── Text provided ──

Externalising rigidity and verticality to other plants or structures is a common occurrence in the vegetal kingdom, and has many benefits. What can we learn from this evolutionary strategy? A true initiation to viriditas, the force of being green, and to plant metamorphosis, from horizontal to vertical and from the shadow of the ground to light as a source of energy.
Bio
Daisy Krebs is an artist working and living between Paris and London. They studied art at Goldsmiths University, landscape architecture at Edinburgh College of Art and horticulture in Paris. Their work is often concerned with space and genius loci, especially in the context of site-specific installations of different scales. Krebs often works in collaboration with friend entities, plants-as-kin, in a co-creative dynamic. Their work has been shown in Gaité Lyrique (2024, Paris), Triennale Art & Industry (2023, Dunkirk), Sherbet Green (2023, London), IMT Gallery (2023, London), Chisenhale studios (2022, London), Martell residency (2021, France).

───
── Excerpted records ──

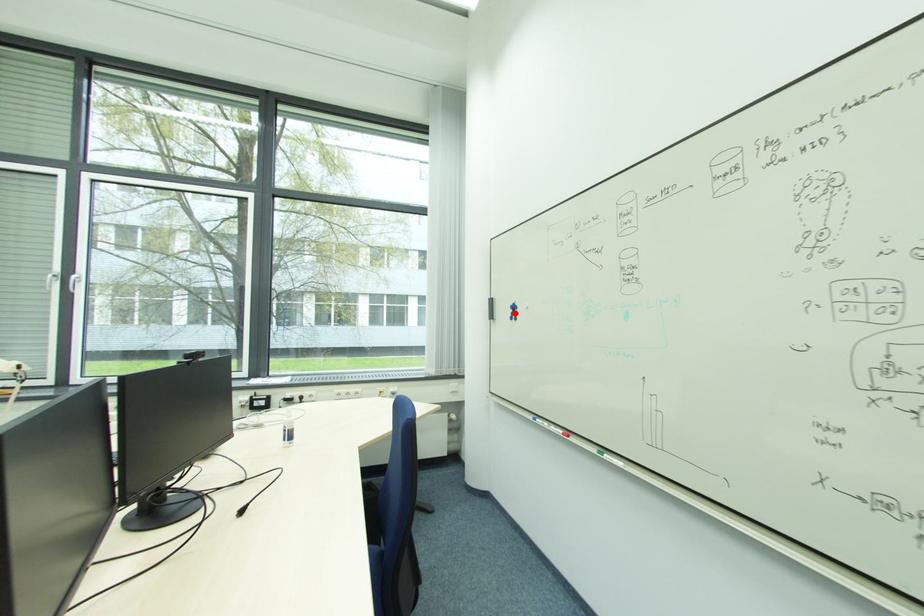
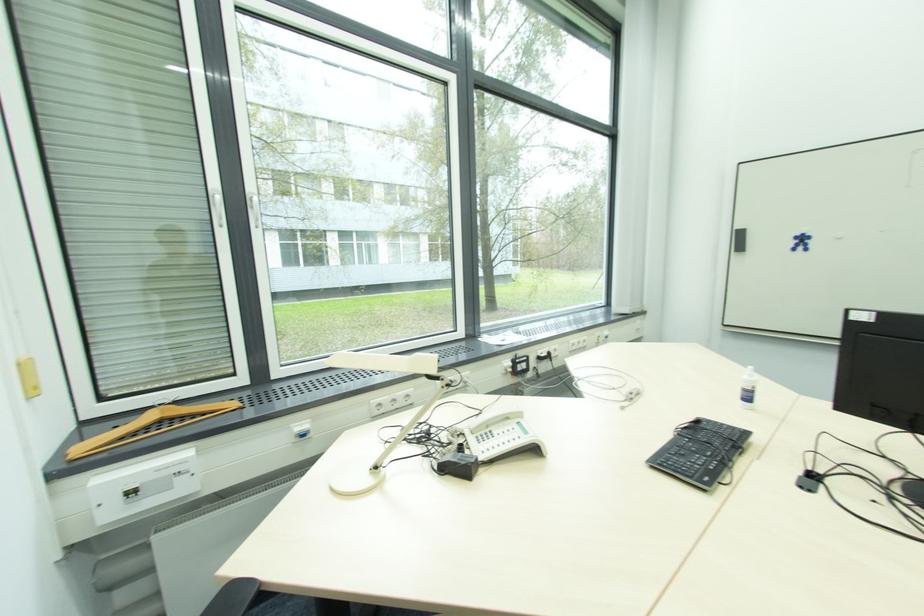
Locate, in the second image, the point that corresponds to the highlighted location in the first image.

(801, 244)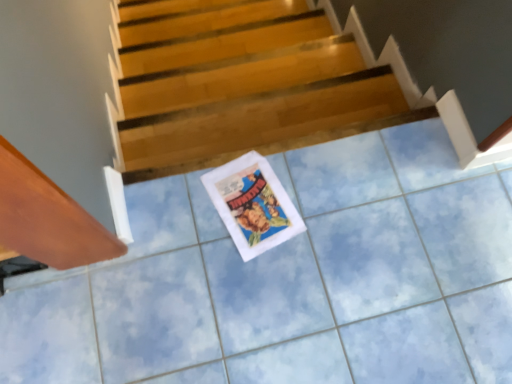
What do you see at coordinates (242, 84) in the screenshot? The image size is (512, 384). I see `wooden stairs at center` at bounding box center [242, 84].

Image resolution: width=512 pixels, height=384 pixels. Identify the location of wooden stairs at center. (242, 84).

In order to face white paper comic book at center, should I rotate leftwards or rightwards?

To align with it, rotate left about 0.331°.

This screenshot has height=384, width=512. What do you see at coordinates (253, 204) in the screenshot?
I see `white paper comic book at center` at bounding box center [253, 204].

Locate an element on the screen. The width and height of the screenshot is (512, 384). white paper comic book at center is located at coordinates (253, 204).

At what (x,y) coordinates should I click in order to perform the action: click on wooden stairs at center. Please return your answer as a coordinate pair (x, y). Image resolution: width=512 pixels, height=384 pixels. Looking at the image, I should click on (242, 84).

Is wooden stairs at center at the left side of white paper comic book at center?

No.

Considering their positions, is wooden stairs at center located in front of or behind white paper comic book at center?

In the image, wooden stairs at center appears behind white paper comic book at center.

Is point (327, 50) in front of point (231, 168)?

No, it is behind (231, 168).

From the image's perspective, is wooden stairs at center above or below white paper comic book at center?

From the image's perspective, wooden stairs at center appears above white paper comic book at center.

From a real-world perspective, is wooden stairs at center physically above white paper comic book at center?

Actually, wooden stairs at center is physically below white paper comic book at center in the real world.

Does wooden stairs at center have a lesser width compared to white paper comic book at center?

Indeed, wooden stairs at center has a lesser width compared to white paper comic book at center.

Which of these two, wooden stairs at center or white paper comic book at center, stands taller?

With more height is wooden stairs at center.

Between wooden stairs at center and white paper comic book at center, which one has larger size?

With larger size is wooden stairs at center.

Consider the image. Is wooden stairs at center not within white paper comic book at center?

wooden stairs at center is positioned outside white paper comic book at center.

Is wooden stairs at center in contact with white paper comic book at center?

wooden stairs at center is not next to white paper comic book at center, and they're not touching.

Could you tell me if wooden stairs at center is facing white paper comic book at center?

No, wooden stairs at center does not turn towards white paper comic book at center.

The height and width of the screenshot is (384, 512). Find the location of `stairs below the white paper comic book at center (from a real-world perspective)`. stairs below the white paper comic book at center (from a real-world perspective) is located at coordinates (242, 84).

Does white paper comic book at center appear on the right side of wooden stairs at center?

No, white paper comic book at center is not to the right of wooden stairs at center.

Does white paper comic book at center come behind wooden stairs at center?

No.

Which is farther, (278, 240) or (281, 39)?

The point (281, 39) is behind.

From the image's perspective, which is below, white paper comic book at center or wooden stairs at center?

white paper comic book at center appears lower in the image.

From a real-world perspective, is white paper comic book at center physically below wooden stairs at center?

No, from a real-world perspective, white paper comic book at center is not beneath wooden stairs at center.

Which object is thinner, white paper comic book at center or wooden stairs at center?

wooden stairs at center.

Does white paper comic book at center have a lesser height compared to wooden stairs at center?

Yes.

Based on the photo, who is smaller, white paper comic book at center or wooden stairs at center?

white paper comic book at center is smaller.

Is white paper comic book at center completely or partially outside of wooden stairs at center?

white paper comic book at center lies outside wooden stairs at center's area.

Is the surface of white paper comic book at center in direct contact with wooden stairs at center?

No, white paper comic book at center is not next to wooden stairs at center.

Is white paper comic book at center aimed at wooden stairs at center?

No, white paper comic book at center is not turned towards wooden stairs at center.

How different are the orientations of white paper comic book at center and wooden stairs at center in degrees?

The angular difference between white paper comic book at center and wooden stairs at center is 14.6 degrees.

Locate an element on the screen. The image size is (512, 384). stairs that is under the white paper comic book at center (from a real-world perspective) is located at coordinates (242, 84).

Find the location of a particular element. comic book lying on the left of wooden stairs at center is located at coordinates (253, 204).

Where is `comic book in front of the wooden stairs at center`? This screenshot has width=512, height=384. comic book in front of the wooden stairs at center is located at coordinates (253, 204).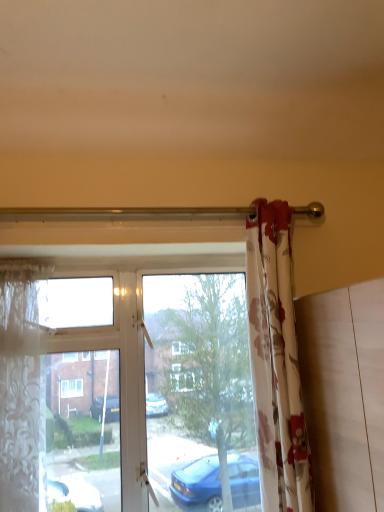
Question: Is translucent floral fabric at left, the first curtain when ordered from left to right, to the left or to the right of floral fabric curtain at right, the 2th curtain from the left, in the image?

Choices:
 (A) right
 (B) left

Answer: (B)

Question: Is point (41, 434) positioned closer to the camera than point (254, 402)?

Choices:
 (A) farther
 (B) closer

Answer: (A)

Question: Estimate the real-world distances between objects in this image. Which object is farther from the translucent floral fabric at left, the first curtain when ordered from left to right?

Choices:
 (A) transparent glass window at center
 (B) floral fabric curtain at right, placed as the first curtain when sorted from right to left

Answer: (B)

Question: Based on their relative distances, which object is farther from the transparent glass window at center?

Choices:
 (A) translucent floral fabric at left, the first curtain when ordered from left to right
 (B) floral fabric curtain at right, the 2th curtain from the left

Answer: (A)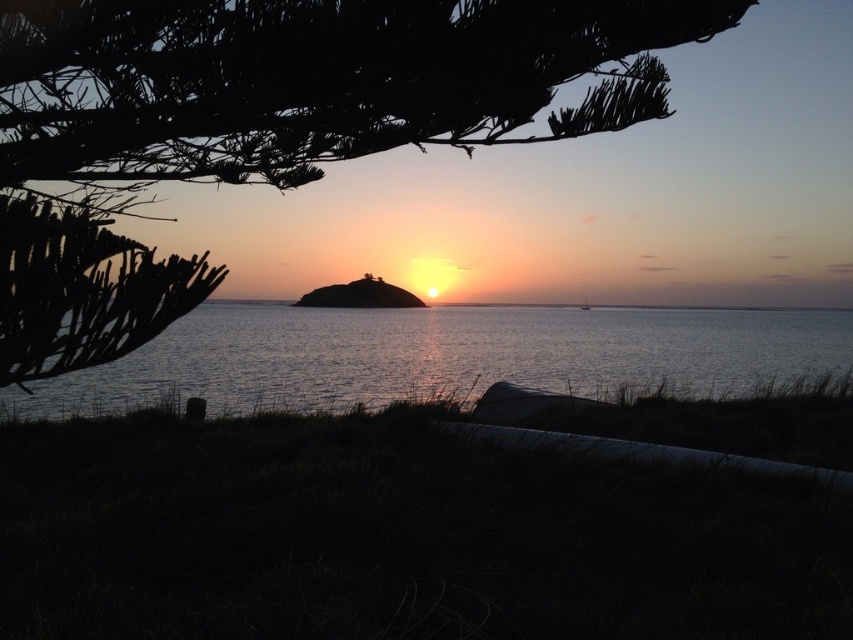
Is green leafy tree at upper left above white glossy boat at center?

Yes, green leafy tree at upper left is above white glossy boat at center.

Where is `green leafy tree at upper left`? This screenshot has width=853, height=640. green leafy tree at upper left is located at coordinates (265, 124).

This screenshot has height=640, width=853. What are the coordinates of `green leafy tree at upper left` in the screenshot? It's located at (265, 124).

Which is more to the right, glistening silver water at center or white glossy boat at center?

Positioned to the right is white glossy boat at center.

Between glistening silver water at center and white glossy boat at center, which one has more height?

Standing taller between the two is glistening silver water at center.

Image resolution: width=853 pixels, height=640 pixels. Describe the element at coordinates (444, 355) in the screenshot. I see `glistening silver water at center` at that location.

This screenshot has height=640, width=853. Find the location of `glistening silver water at center`. glistening silver water at center is located at coordinates (444, 355).

Is point (270, 150) farther from camera compared to point (737, 355)?

No, (270, 150) is closer to viewer.

Does green leafy tree at upper left have a lesser width compared to glistening silver water at center?

Correct, green leafy tree at upper left's width is less than glistening silver water at center's.

The height and width of the screenshot is (640, 853). Find the location of `green leafy tree at upper left`. green leafy tree at upper left is located at coordinates (265, 124).

Find the location of `green leafy tree at upper left`. green leafy tree at upper left is located at coordinates (265, 124).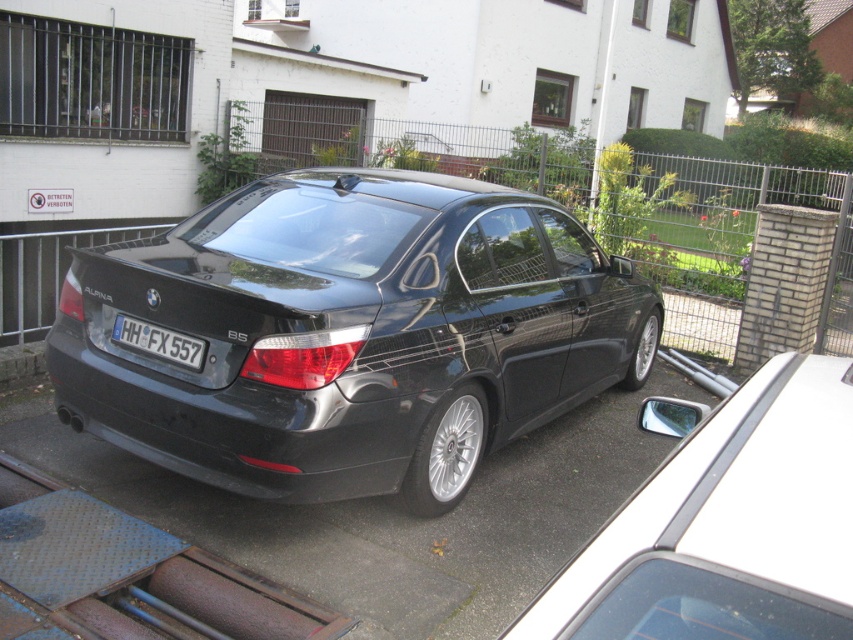
Question: Which object appears closest to the camera in this image?

Choices:
 (A) black asphalt driveway at center
 (B) glossy black sedan at center

Answer: (B)

Question: Is glossy black sedan at center behind white plastic license plate at center?

Choices:
 (A) no
 (B) yes

Answer: (A)

Question: Is glossy black sedan at center wider than white plastic license plate at center?

Choices:
 (A) yes
 (B) no

Answer: (A)

Question: Estimate the real-world distances between objects in this image. Which object is farther from the glossy black car at center?

Choices:
 (A) glossy black sedan at center
 (B) white plastic license plate at center

Answer: (A)

Question: Can you confirm if black asphalt driveway at center is thinner than glossy black sedan at center?

Choices:
 (A) yes
 (B) no

Answer: (B)

Question: Which is farther from the glossy black car at center?

Choices:
 (A) glossy black sedan at center
 (B) black asphalt driveway at center
 (C) white plastic license plate at center

Answer: (A)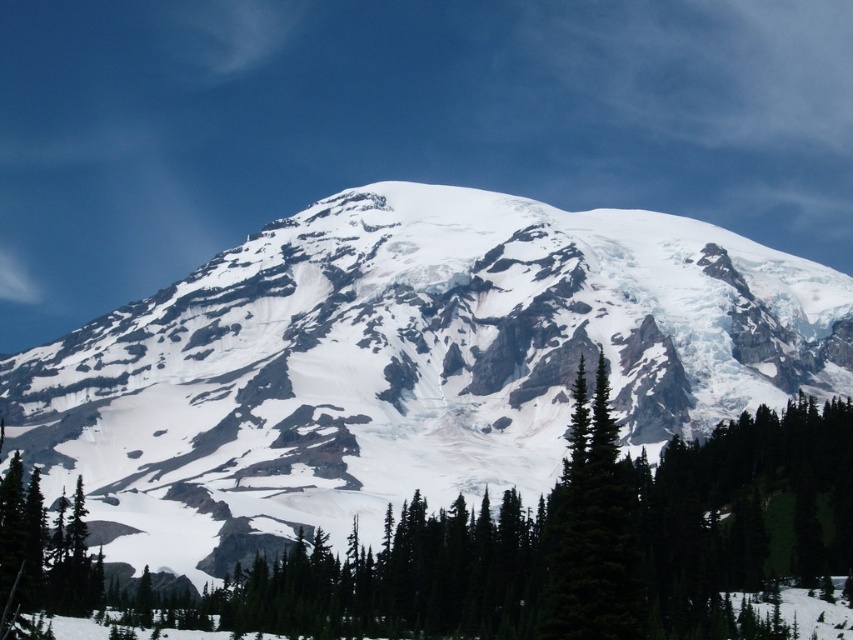
Question: Can you confirm if white snow-covered mountain at center is wider than green matte tree at center?

Choices:
 (A) yes
 (B) no

Answer: (A)

Question: Does white snow-covered mountain at center appear over green matte tree at center?

Choices:
 (A) yes
 (B) no

Answer: (A)

Question: Which point is farther to the camera?

Choices:
 (A) green matte tree at center
 (B) white snow-covered mountain at center

Answer: (B)

Question: Can you confirm if white snow-covered mountain at center is positioned to the left of green matte tree at center?

Choices:
 (A) yes
 (B) no

Answer: (A)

───

Work item:
Please answer these from the text on plant verticality:
(a) What term does the text give for the force of being green?
(b) Where did Daisy Krebs study landscape architecture?
(c) In which city did Krebs show work at the Triennale Art & Industry in 2023?

Output:
(a) Viriditas
(b) Edinburgh College of Art
(c) Dunkirk